Wechsler-Reya's multi-pronged approach will utilize high-throughput screening to identify drugs that are effective against DMG patient samples. Cells from the same patients will be used to create patient-specific tumor models, which will be used to test the effectiveness of individual drugs and drug combinations in vitro. Finally, researchers will use convection enhanced delivery to deliver drugs directly into the tumors, testing the effectiveness of these drugs at shrinking tumors in animals. If these studies are successful, the approach could ultimately be tested in clinical trials for patients with DMG and other brain tumors.
About Dr. Wechsler-Reya
Dr. Wechsler-Reya, H. Houston Merritt Professor of Neurological Sciences in neurology and at the HICCC, joined the faculty at Columbia in 2022. Prior to Columbia, Wechsler-Reya was director of the Tumor Initiation and Maintenance Program at Sanford Burnham Prebys (SBP) Medical Discovery Institute. The Wechsler-Reya lab focuses on the signals that control cell growth and differentiation in the nervous system and how these signals are dysregulated in brain tumors.
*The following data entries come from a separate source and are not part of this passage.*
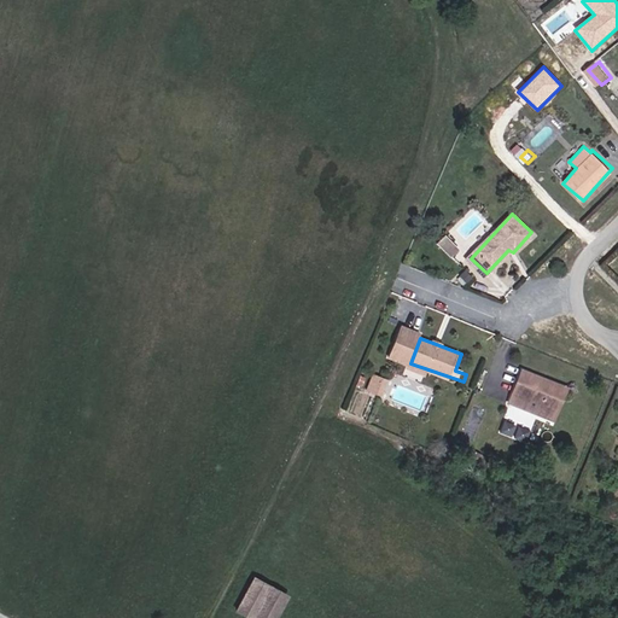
[(524,365),(516,390),(512,403),(542,415),(559,421),(565,401),(563,400),(566,389),(569,382),(544,373),(524,365)]
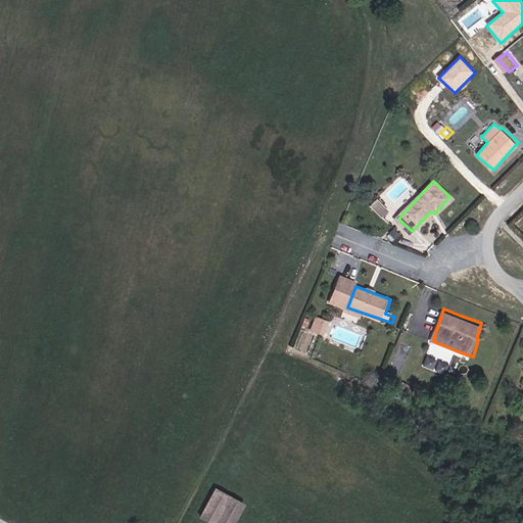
[(311,330),(324,334),(328,320),(315,316),(311,330)]
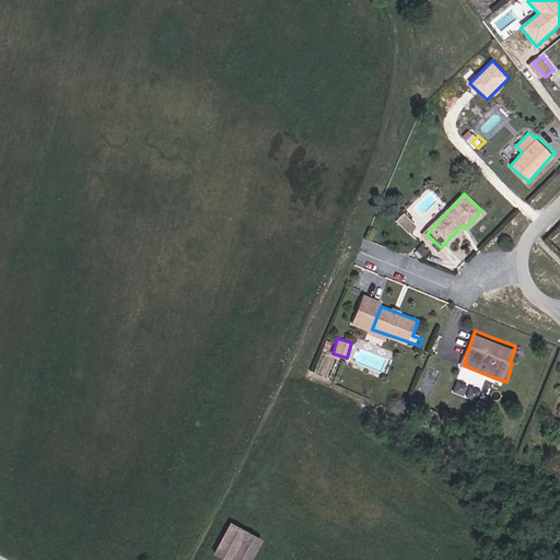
[(459,369),(452,392),(476,400),(483,376),(459,369)]
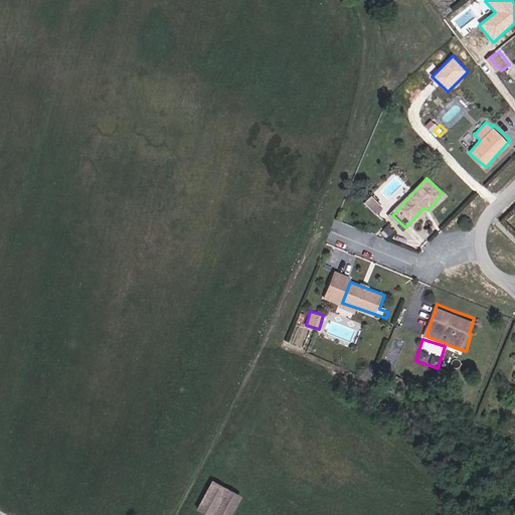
[(247,514),(251,508),(222,496),(212,514),(247,514)]
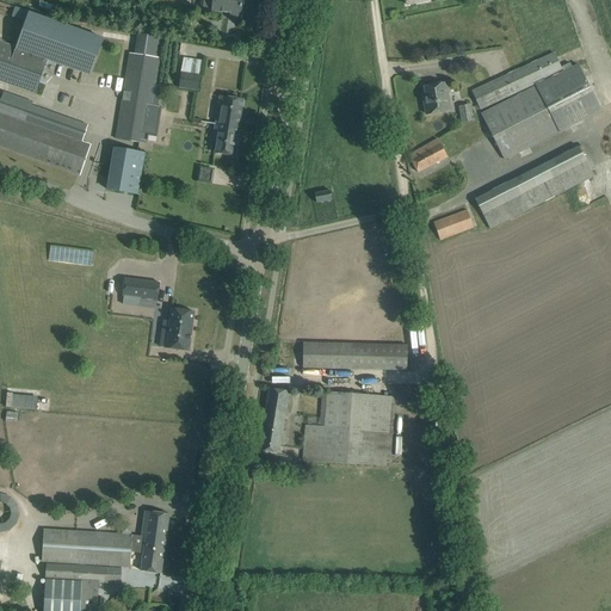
[(214,0),(213,11),(228,13),(240,14),(241,0),(214,0)]
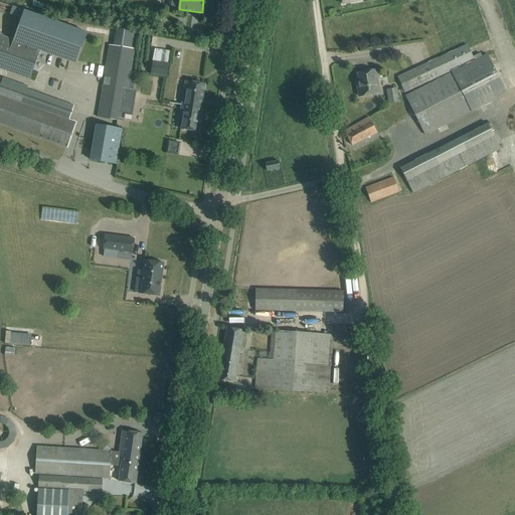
[(24,10),(13,40),(39,49),(39,50),(75,63),(87,33),(24,10)]
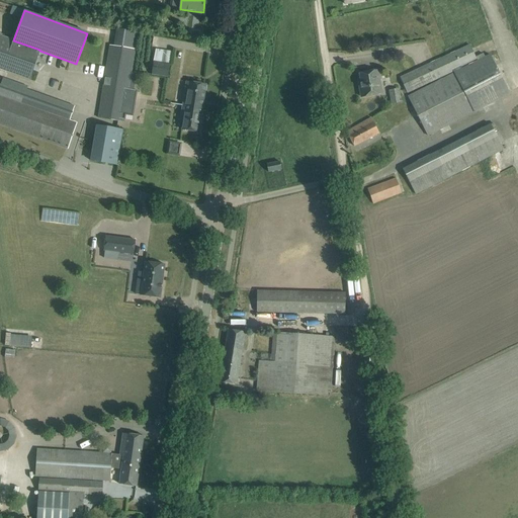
[(0,35),(0,69),(29,80),(39,51),(39,50),(13,40),(0,35)]
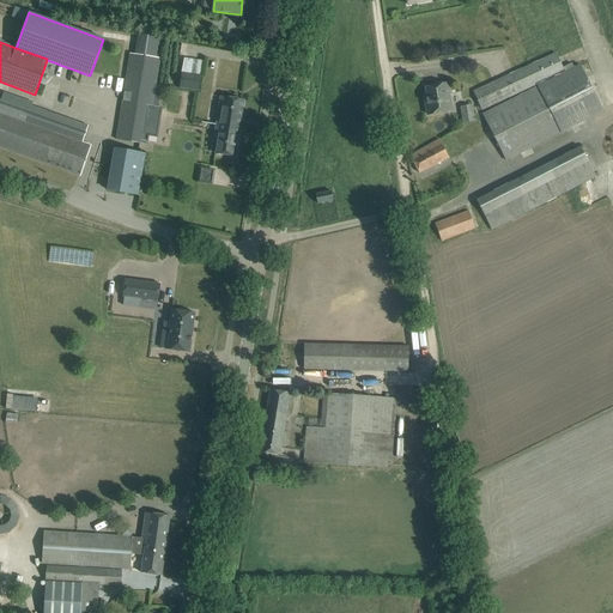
[(473,91),(481,110),(564,72),(554,53),(473,91)]
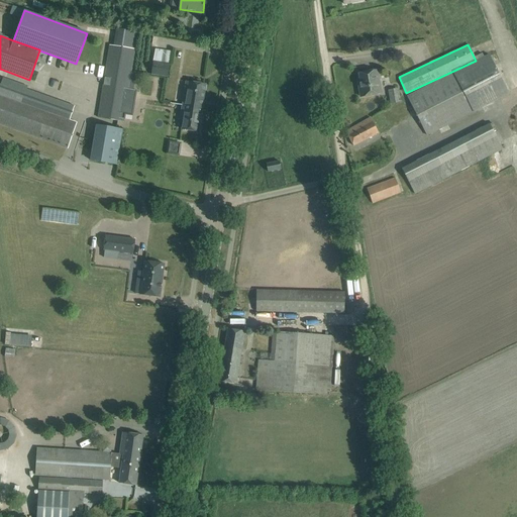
[(108,60),(98,123),(122,127),(122,123),(125,108),(124,108),(131,64),(133,49),(110,45),(108,60)]
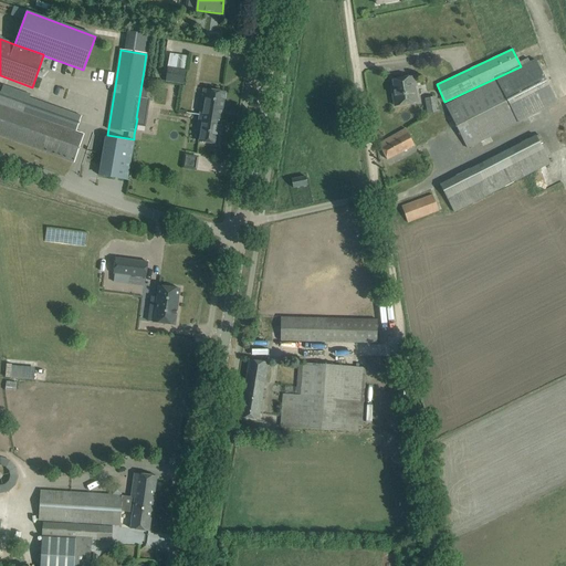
[(556,103),(555,101),(535,61),(530,63),(527,59),(520,62),(522,67),(446,106),(468,148),(556,103)]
Wechsler-Reya also works closely with the Pediatric Neuro-Oncology Consortium (PNOC) to translate his lab’s research into trials, with the goal of developing safer and more effective therapies for children with brain tumors.
References
The V Foundation awards cancer research grants to researchers with the latest ideas around improving cancer diagnosis methods, preventing relapses and defeating cancer entirely. Funding goes towards projects identified as the most likely to help adults and children diagnosed with cancer.